-- Opening Marker --
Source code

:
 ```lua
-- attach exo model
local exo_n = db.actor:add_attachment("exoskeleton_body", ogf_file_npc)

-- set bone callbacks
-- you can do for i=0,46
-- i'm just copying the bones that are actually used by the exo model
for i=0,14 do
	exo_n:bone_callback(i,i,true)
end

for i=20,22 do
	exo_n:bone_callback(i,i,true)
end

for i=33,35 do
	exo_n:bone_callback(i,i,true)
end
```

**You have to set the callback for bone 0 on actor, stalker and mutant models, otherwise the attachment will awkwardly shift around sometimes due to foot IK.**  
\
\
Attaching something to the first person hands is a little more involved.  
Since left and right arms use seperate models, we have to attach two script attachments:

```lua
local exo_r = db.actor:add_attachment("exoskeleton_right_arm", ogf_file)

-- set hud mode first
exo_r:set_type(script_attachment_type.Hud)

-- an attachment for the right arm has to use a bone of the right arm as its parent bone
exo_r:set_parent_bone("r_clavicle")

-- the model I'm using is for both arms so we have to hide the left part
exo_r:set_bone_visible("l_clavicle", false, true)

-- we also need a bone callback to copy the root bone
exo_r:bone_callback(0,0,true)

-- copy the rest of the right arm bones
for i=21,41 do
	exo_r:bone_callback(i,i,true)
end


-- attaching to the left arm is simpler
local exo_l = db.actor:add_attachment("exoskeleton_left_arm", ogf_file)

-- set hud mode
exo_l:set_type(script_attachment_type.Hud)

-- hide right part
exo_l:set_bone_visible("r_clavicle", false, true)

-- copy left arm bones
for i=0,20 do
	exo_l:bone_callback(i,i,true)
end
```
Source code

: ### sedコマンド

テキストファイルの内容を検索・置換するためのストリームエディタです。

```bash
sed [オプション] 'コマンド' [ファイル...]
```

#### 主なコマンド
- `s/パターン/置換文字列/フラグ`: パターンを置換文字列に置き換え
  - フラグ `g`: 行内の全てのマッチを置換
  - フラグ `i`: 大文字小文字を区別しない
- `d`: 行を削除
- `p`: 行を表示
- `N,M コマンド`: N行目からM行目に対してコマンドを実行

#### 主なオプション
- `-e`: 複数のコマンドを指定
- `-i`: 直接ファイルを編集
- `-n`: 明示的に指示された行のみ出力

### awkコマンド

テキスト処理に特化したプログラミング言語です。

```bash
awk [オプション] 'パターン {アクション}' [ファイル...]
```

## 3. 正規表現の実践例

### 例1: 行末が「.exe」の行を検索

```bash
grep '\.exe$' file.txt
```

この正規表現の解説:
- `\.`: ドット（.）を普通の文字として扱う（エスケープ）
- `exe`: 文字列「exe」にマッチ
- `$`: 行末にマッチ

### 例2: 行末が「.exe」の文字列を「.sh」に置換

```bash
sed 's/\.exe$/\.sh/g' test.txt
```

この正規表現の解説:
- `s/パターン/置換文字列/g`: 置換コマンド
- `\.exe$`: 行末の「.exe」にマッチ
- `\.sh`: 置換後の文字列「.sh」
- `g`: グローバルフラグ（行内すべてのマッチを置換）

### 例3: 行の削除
-- Closing Marker --
-- Opening Marker --
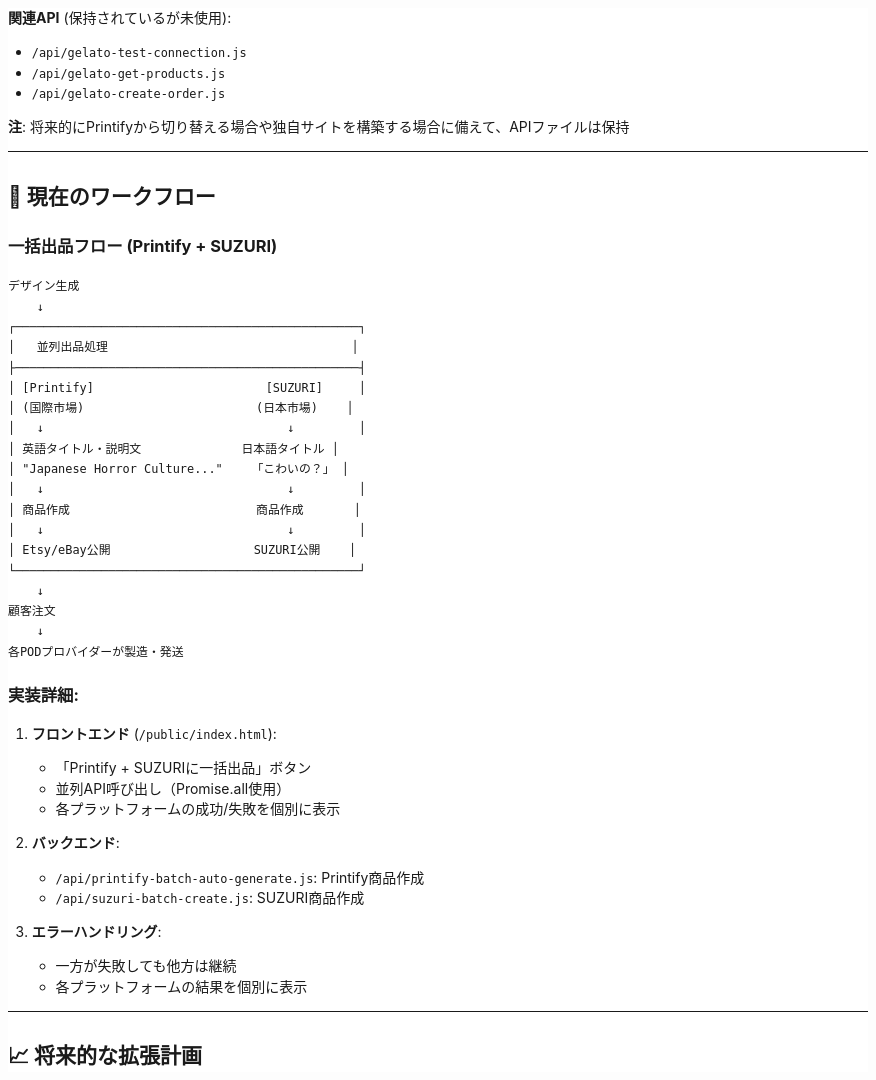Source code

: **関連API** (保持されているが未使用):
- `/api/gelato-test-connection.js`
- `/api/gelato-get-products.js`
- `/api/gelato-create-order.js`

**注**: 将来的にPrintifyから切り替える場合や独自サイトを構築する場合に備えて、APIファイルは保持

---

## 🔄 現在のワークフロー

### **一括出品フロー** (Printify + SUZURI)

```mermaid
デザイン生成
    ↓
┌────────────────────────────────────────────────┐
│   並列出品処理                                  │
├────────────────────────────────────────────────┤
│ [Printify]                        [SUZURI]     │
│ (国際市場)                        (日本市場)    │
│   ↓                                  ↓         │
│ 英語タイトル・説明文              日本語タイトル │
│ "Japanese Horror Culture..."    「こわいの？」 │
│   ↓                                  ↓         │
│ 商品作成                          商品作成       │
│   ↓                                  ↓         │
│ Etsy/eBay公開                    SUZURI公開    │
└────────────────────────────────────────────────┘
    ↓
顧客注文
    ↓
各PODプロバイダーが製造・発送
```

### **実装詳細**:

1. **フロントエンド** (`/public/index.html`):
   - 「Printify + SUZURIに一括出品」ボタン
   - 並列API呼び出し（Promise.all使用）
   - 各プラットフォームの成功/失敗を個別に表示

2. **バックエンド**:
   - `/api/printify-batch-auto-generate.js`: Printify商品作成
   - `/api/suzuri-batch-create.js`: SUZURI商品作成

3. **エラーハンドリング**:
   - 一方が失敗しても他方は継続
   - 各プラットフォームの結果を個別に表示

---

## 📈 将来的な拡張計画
-- Closing Marker --
-- Opening Marker --
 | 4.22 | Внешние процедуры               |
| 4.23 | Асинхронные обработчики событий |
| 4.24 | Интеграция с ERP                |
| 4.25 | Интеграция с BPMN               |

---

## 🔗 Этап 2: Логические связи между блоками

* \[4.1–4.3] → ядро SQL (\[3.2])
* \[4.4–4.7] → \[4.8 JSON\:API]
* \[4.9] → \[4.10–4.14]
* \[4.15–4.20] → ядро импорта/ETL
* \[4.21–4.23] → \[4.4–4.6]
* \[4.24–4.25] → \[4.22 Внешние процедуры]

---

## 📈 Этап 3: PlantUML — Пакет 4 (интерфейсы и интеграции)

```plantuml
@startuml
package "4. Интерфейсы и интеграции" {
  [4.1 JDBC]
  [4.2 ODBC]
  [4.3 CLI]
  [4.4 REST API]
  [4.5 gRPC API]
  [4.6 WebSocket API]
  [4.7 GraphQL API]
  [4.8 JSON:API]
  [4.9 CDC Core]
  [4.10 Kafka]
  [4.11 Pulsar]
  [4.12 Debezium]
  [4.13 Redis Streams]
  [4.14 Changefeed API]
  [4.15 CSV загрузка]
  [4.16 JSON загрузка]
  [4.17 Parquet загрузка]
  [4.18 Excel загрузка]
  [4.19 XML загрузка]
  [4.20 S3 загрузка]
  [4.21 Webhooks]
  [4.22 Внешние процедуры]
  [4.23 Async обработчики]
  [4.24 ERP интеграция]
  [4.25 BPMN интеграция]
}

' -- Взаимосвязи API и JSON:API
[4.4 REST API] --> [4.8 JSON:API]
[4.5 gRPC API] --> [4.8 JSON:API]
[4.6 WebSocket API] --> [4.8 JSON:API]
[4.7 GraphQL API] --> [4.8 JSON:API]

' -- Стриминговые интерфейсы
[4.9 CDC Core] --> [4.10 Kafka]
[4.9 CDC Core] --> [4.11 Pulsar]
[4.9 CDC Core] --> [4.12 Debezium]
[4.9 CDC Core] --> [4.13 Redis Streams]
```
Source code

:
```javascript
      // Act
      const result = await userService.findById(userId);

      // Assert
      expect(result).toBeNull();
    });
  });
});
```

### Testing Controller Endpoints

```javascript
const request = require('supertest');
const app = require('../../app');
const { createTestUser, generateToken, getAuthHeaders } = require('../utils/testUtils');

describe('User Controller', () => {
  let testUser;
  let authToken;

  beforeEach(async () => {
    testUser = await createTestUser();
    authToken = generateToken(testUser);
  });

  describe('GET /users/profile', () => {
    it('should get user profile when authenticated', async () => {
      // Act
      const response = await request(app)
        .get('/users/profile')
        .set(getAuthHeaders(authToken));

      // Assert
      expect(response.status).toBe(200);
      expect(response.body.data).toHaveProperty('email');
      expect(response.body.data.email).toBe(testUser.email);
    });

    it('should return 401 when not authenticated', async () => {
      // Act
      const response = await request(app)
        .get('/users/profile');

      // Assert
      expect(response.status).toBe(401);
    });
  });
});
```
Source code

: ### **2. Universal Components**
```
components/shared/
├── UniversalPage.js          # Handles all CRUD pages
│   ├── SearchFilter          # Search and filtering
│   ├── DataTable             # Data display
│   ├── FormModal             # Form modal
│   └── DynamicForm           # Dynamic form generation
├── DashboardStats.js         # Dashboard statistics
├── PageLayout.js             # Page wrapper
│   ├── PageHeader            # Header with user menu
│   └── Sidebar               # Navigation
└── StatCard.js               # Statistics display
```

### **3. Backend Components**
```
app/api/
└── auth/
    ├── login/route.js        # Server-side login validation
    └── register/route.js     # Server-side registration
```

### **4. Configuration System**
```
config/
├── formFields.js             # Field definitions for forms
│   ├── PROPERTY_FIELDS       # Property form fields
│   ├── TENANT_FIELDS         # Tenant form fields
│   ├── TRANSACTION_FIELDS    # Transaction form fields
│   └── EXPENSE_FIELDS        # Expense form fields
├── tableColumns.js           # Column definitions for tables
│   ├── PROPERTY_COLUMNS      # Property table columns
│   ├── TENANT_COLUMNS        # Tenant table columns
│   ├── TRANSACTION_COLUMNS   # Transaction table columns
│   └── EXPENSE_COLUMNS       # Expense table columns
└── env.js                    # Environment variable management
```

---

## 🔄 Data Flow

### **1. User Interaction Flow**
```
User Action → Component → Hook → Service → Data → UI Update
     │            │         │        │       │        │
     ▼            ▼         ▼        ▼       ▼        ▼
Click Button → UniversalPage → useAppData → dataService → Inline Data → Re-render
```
-- Closing Marker --
*Exercise instructions*
Work through the entries, filtering for the string "bones", and copy each line that holds it.

*Task response*
-- i'm just copying the bones that are actually used by the exo model
-- copy the rest of the right arm bones
-- copy left arm bones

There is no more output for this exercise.